Koo’s learning about Barry’s homosexuality was, in fact, the only real trauma in his relationship with either of his children once they’d grown up. Barry, visiting Koo in L.A. with his “friend,” announced the fact of his inversion with a kind of unblinking defiant vulnerability that touched Koo almost as deeply as the pneumonia-racked skinny body had one day almost twenty years before. He didn’t
want
the boy to be queer, he didn’t want Barry to face the complications and the suffering and the loneliness that Koo felt convinced were the inevitable complements of homosexuality, but he didn’t dare say aloud even one word of what he thought. His reaction was instinctive and immediate and based on his ingrained perception of the relationship between himself and his children.
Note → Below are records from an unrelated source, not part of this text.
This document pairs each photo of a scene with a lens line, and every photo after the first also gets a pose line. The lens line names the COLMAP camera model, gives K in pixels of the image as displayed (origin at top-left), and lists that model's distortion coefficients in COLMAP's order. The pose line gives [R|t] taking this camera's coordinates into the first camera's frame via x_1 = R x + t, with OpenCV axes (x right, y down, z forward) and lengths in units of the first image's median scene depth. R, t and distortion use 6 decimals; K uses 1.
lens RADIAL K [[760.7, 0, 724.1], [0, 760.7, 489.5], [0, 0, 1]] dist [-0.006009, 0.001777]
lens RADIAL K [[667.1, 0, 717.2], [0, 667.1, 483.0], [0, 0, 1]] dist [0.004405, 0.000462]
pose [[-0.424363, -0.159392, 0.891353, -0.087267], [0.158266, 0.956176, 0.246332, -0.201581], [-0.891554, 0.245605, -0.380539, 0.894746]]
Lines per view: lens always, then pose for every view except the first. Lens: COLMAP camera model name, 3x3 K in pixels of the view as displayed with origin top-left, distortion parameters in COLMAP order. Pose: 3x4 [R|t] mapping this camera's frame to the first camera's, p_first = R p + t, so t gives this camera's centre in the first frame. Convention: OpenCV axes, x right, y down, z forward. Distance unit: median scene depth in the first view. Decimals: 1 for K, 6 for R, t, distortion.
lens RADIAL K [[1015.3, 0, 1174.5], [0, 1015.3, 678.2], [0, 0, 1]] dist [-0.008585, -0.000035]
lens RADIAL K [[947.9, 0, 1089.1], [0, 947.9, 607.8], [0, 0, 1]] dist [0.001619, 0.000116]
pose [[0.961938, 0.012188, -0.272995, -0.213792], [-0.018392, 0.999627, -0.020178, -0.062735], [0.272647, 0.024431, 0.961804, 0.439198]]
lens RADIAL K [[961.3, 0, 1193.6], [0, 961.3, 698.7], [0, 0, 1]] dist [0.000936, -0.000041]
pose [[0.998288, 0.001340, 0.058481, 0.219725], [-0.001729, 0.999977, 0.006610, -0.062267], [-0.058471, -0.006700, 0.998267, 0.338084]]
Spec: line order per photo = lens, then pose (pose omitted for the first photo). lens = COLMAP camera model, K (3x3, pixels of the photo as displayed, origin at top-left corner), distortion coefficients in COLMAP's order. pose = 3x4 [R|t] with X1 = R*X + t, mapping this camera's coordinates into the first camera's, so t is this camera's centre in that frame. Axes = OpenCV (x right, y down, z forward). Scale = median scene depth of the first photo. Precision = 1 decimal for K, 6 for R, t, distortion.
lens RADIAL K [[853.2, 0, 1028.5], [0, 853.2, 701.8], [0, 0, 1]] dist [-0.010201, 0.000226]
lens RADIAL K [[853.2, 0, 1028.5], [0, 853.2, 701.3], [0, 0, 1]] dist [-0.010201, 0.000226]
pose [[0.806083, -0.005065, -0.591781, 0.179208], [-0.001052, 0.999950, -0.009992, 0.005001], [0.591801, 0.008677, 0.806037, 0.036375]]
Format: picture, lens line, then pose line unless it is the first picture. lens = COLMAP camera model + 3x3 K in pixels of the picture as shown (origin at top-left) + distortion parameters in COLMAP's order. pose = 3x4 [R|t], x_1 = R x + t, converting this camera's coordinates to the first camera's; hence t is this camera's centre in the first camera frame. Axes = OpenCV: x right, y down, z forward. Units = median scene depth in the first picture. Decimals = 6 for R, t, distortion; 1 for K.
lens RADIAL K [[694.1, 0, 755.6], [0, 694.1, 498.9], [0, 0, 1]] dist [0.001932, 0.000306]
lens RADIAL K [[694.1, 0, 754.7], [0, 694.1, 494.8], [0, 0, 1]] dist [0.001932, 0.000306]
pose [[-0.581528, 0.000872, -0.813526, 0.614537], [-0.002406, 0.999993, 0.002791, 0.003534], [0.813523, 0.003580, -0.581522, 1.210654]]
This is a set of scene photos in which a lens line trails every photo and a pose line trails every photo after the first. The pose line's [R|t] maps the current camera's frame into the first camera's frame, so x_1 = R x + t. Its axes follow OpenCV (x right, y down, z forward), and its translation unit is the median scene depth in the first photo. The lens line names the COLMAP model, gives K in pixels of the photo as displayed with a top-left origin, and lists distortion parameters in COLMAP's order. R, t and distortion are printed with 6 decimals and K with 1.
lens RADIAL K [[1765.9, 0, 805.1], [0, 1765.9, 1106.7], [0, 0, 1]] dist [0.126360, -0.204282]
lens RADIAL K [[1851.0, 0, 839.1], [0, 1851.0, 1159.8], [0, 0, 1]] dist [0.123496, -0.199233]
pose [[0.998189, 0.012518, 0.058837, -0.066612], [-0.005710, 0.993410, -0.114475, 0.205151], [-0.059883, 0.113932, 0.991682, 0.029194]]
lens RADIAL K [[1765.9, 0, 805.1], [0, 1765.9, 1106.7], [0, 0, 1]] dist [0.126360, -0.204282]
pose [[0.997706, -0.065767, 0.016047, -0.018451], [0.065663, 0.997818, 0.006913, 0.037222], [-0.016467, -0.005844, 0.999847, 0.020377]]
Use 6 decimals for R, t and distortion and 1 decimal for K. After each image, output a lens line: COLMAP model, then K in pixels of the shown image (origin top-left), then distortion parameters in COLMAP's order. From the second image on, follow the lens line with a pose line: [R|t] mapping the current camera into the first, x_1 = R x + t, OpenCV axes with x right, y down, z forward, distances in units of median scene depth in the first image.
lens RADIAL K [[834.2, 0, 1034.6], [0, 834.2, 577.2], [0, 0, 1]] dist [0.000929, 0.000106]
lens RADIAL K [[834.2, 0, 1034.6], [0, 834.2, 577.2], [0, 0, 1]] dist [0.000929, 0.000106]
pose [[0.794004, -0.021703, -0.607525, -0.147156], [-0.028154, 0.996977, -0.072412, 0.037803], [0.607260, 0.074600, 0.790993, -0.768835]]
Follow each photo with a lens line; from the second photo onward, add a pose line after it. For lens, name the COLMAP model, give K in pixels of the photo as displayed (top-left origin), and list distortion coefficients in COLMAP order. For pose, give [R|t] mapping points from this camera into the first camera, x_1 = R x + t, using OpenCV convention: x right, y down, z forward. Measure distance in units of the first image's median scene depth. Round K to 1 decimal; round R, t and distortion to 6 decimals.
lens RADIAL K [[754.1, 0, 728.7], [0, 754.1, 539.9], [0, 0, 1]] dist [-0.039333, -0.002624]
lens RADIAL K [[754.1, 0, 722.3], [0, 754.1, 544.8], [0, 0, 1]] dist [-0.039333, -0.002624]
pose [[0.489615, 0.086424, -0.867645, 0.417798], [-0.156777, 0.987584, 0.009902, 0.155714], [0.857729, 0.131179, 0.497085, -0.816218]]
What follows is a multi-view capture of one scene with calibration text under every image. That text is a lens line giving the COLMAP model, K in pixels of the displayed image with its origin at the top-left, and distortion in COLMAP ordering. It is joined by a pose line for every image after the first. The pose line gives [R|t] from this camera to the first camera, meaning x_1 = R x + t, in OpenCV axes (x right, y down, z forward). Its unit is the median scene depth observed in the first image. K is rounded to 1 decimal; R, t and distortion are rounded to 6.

What he thought of them or about them didn’t matter; it didn’t even matter who in fact they were; all that mattered was that somehow he must, in a permanent and clear cut way, win their love—as he had long since won the affection and the (granted
much shallower) love of the American audience. “It’s up to you, Barry,” he said, at once, “but remember; if you and Len have any children, I want them brought up Catholic.”